Maedhros says nothing, drawing himself up as he searches for something to say. Amlach fills the silence. “No,” he says. “A fellow sufferer.”

There is a pause. “They are here to make sure we are not traitors,” says the second woman.

“I will not deny that,” says Maedhros. “But I promise you, I will take those of you who are deemed safe and are willing to go to a refuge. Himring is not the most comfortable of homes, but you will be as safe there as you can be in Beleriand.”

The first woman speaks again. “You guard the border. Doriath has the Girdle. You do not.”

“Doriath will never be your home again,” says Maedhros. “Thingol will never accept you. I am the only help he will send.”

She breaks eye contact, looking down. The male Elf, Caledhel, nods ever-so-slightly. “You have permission to come among us. I have already told you my name. I was a standard-bearer for the Lord Finrod before capture.”

“We are Fiera and Ephel,” says the women on the left, the second one. She is not as bony as the first, but she seems hollower. Like her bones are made empty, the way birds’ are. “We are engineers. We were quarrying for His Majesty, Elu Thingol, before capture.”

“You will meet many engineers and similar here,” says Caledhel. “Many of us escaped from quarries and constructions located outside Thangorodrim. Few run from inside His fortress and are seen again.”

“Welcome,” says Fiera, “Although it has been frosty thus far. We are not a trusting people. You understand.”

“I do,” says Maedhros. He nods, and they are allowed to pass. Amlach is prepared for a further difficult reception, especially based on Fiera’s words, but they are approached by the residents of the first hut they pass, lonely on the outskirts of a village that even looks like it is built to huddle for safety.

“You are Noldor?” The woman outside the hut is gripping the thatched sides with tight fingers. Her hair is gray too, but more striking is the scar, so disfiguring that she lost an eye in what looks like the application of molten metal. Her mouth twists down in a permanent scowl, but there is hope in the look she gives Maedhros.

“Yes,” says Maedhros. “I am Noldor.”

Her eyes dart back and forth. Amlach is once again drawn to prey imagery. He sees a rabbit.

“Can you make us safe?”

“Safer,” says Maedhros. “Nowhere is safe.” He reaches his hand out to her, and she shrinks back. His scarred fingers, missing fingernails, hang in the air for a fraction too long.

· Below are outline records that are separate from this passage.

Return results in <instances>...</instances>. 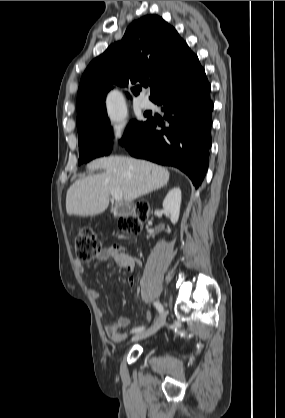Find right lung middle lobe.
I'll return each mask as SVG.
<instances>
[{
  "label": "right lung middle lobe",
  "mask_w": 285,
  "mask_h": 418,
  "mask_svg": "<svg viewBox=\"0 0 285 418\" xmlns=\"http://www.w3.org/2000/svg\"><path fill=\"white\" fill-rule=\"evenodd\" d=\"M131 121L127 126L121 145L130 141L149 121ZM79 139L78 164L87 163L90 160L110 153L112 147V128L107 113H102L96 118L77 125Z\"/></svg>",
  "instance_id": "right-lung-middle-lobe-1"
}]
</instances>
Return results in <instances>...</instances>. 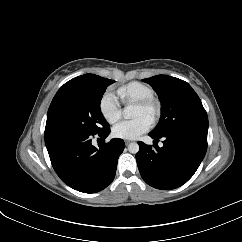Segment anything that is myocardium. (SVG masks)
Wrapping results in <instances>:
<instances>
[{"mask_svg":"<svg viewBox=\"0 0 242 242\" xmlns=\"http://www.w3.org/2000/svg\"><path fill=\"white\" fill-rule=\"evenodd\" d=\"M135 106L142 108L149 114L151 123L157 122L161 113V106L159 101L154 98L150 97L135 103Z\"/></svg>","mask_w":242,"mask_h":242,"instance_id":"1","label":"myocardium"}]
</instances>
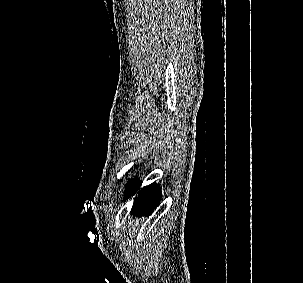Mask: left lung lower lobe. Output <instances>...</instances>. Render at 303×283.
<instances>
[{
  "label": "left lung lower lobe",
  "mask_w": 303,
  "mask_h": 283,
  "mask_svg": "<svg viewBox=\"0 0 303 283\" xmlns=\"http://www.w3.org/2000/svg\"><path fill=\"white\" fill-rule=\"evenodd\" d=\"M126 187L124 199H128L130 196L139 190L141 182L138 179H134L128 183ZM161 194L160 187L156 184H151L142 188L138 192V197H136L133 207V214H150L154 208L159 204Z\"/></svg>",
  "instance_id": "left-lung-lower-lobe-1"
}]
</instances>
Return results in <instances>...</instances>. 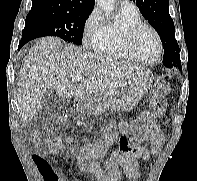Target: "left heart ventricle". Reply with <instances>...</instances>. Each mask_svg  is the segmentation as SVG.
I'll return each instance as SVG.
<instances>
[{
    "label": "left heart ventricle",
    "instance_id": "left-heart-ventricle-1",
    "mask_svg": "<svg viewBox=\"0 0 197 181\" xmlns=\"http://www.w3.org/2000/svg\"><path fill=\"white\" fill-rule=\"evenodd\" d=\"M136 49L143 59L153 60L157 57L158 43L155 36L148 29L142 30L138 35Z\"/></svg>",
    "mask_w": 197,
    "mask_h": 181
}]
</instances>
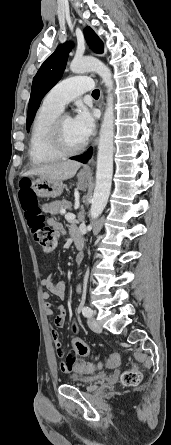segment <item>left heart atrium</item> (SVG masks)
Returning <instances> with one entry per match:
<instances>
[{
	"instance_id": "left-heart-atrium-1",
	"label": "left heart atrium",
	"mask_w": 171,
	"mask_h": 445,
	"mask_svg": "<svg viewBox=\"0 0 171 445\" xmlns=\"http://www.w3.org/2000/svg\"><path fill=\"white\" fill-rule=\"evenodd\" d=\"M73 123L80 135L86 140L94 131L95 120L90 110L84 106L77 109Z\"/></svg>"
}]
</instances>
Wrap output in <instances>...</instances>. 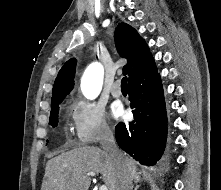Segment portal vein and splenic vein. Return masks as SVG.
I'll return each mask as SVG.
<instances>
[{"label":"portal vein and splenic vein","instance_id":"18ae733b","mask_svg":"<svg viewBox=\"0 0 221 190\" xmlns=\"http://www.w3.org/2000/svg\"><path fill=\"white\" fill-rule=\"evenodd\" d=\"M89 176H95L96 173L95 172H89L88 173ZM99 190H108L107 186L106 185H101Z\"/></svg>","mask_w":221,"mask_h":190}]
</instances>
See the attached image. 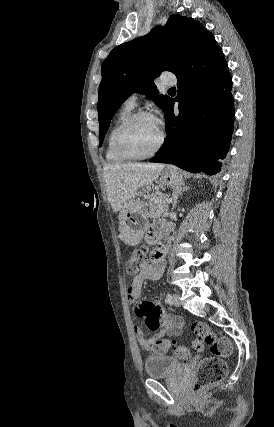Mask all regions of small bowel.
I'll return each instance as SVG.
<instances>
[{"label":"small bowel","mask_w":274,"mask_h":427,"mask_svg":"<svg viewBox=\"0 0 274 427\" xmlns=\"http://www.w3.org/2000/svg\"><path fill=\"white\" fill-rule=\"evenodd\" d=\"M171 224L160 221L153 224L148 232V241L154 242L160 238L164 232L172 231ZM166 267L164 260L152 261L148 267L141 272L129 284L127 289V302L134 305L140 300L142 285L146 280L158 279L162 276ZM157 295L156 291L152 292ZM165 312V305L161 299H142L140 311H134L133 318L136 320L135 333L139 346L144 351H150L155 343L165 336H179L182 334L184 318L181 316L170 317ZM162 313L163 317H162ZM138 327H151L152 331H159L156 335L147 338Z\"/></svg>","instance_id":"c3829d8e"}]
</instances>
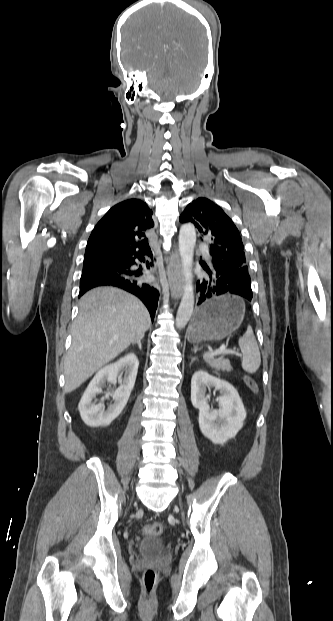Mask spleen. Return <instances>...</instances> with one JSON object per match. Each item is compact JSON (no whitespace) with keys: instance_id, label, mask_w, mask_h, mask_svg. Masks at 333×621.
<instances>
[{"instance_id":"3e777b00","label":"spleen","mask_w":333,"mask_h":621,"mask_svg":"<svg viewBox=\"0 0 333 621\" xmlns=\"http://www.w3.org/2000/svg\"><path fill=\"white\" fill-rule=\"evenodd\" d=\"M238 344L242 352L241 365L243 370L250 374L255 373L261 364V355L250 326L245 334L239 338Z\"/></svg>"}]
</instances>
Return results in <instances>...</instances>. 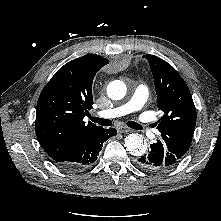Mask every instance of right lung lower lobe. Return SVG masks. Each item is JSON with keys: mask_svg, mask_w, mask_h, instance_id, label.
Wrapping results in <instances>:
<instances>
[{"mask_svg": "<svg viewBox=\"0 0 221 221\" xmlns=\"http://www.w3.org/2000/svg\"><path fill=\"white\" fill-rule=\"evenodd\" d=\"M115 128H100L95 131L89 138L80 143L70 152L56 160V164L66 170H82L91 166L98 158L102 150L103 143L110 137L115 136Z\"/></svg>", "mask_w": 221, "mask_h": 221, "instance_id": "98d812e1", "label": "right lung lower lobe"}]
</instances>
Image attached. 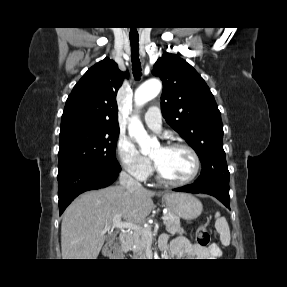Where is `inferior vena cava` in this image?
<instances>
[{"label":"inferior vena cava","mask_w":287,"mask_h":287,"mask_svg":"<svg viewBox=\"0 0 287 287\" xmlns=\"http://www.w3.org/2000/svg\"><path fill=\"white\" fill-rule=\"evenodd\" d=\"M119 182L121 186H124L126 189L130 191L143 188L139 181L133 179L126 172L120 173Z\"/></svg>","instance_id":"obj_1"}]
</instances>
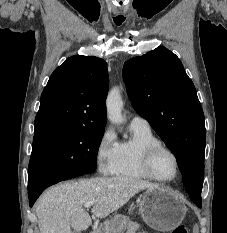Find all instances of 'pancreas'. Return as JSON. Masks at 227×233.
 Masks as SVG:
<instances>
[{
  "instance_id": "obj_1",
  "label": "pancreas",
  "mask_w": 227,
  "mask_h": 233,
  "mask_svg": "<svg viewBox=\"0 0 227 233\" xmlns=\"http://www.w3.org/2000/svg\"><path fill=\"white\" fill-rule=\"evenodd\" d=\"M139 227L140 225L138 223L133 221H128L126 233H135Z\"/></svg>"
}]
</instances>
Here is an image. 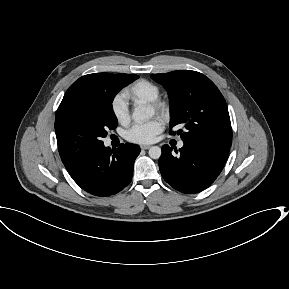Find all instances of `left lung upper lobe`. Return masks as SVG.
Instances as JSON below:
<instances>
[{
  "mask_svg": "<svg viewBox=\"0 0 289 289\" xmlns=\"http://www.w3.org/2000/svg\"><path fill=\"white\" fill-rule=\"evenodd\" d=\"M151 77L168 91L170 128L184 126V131H177L183 141L231 146L232 129L227 104L209 78L189 70L151 74Z\"/></svg>",
  "mask_w": 289,
  "mask_h": 289,
  "instance_id": "1",
  "label": "left lung upper lobe"
}]
</instances>
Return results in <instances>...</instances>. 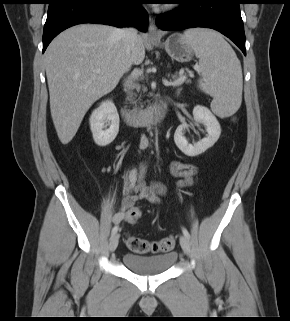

“The Elves here,” she whispers. “They think I am a traitor. They think we all are. I am so tired. I miss my husband. They took me from him in the night.”

“I know,” says Maedhros. “I do not blame you. It was not your fault.”

“It was not my fault,” she repeats back. Her eyes fill with tears. “It was not my fault.”

Amlach does not understand why she sounds as though she does not believe the words. She ducks away, disappearing back into her hut. Maedhros sighs. “I do not think she is a spy,” he says. “But it is so hard to tell. Morgoth runs deep.”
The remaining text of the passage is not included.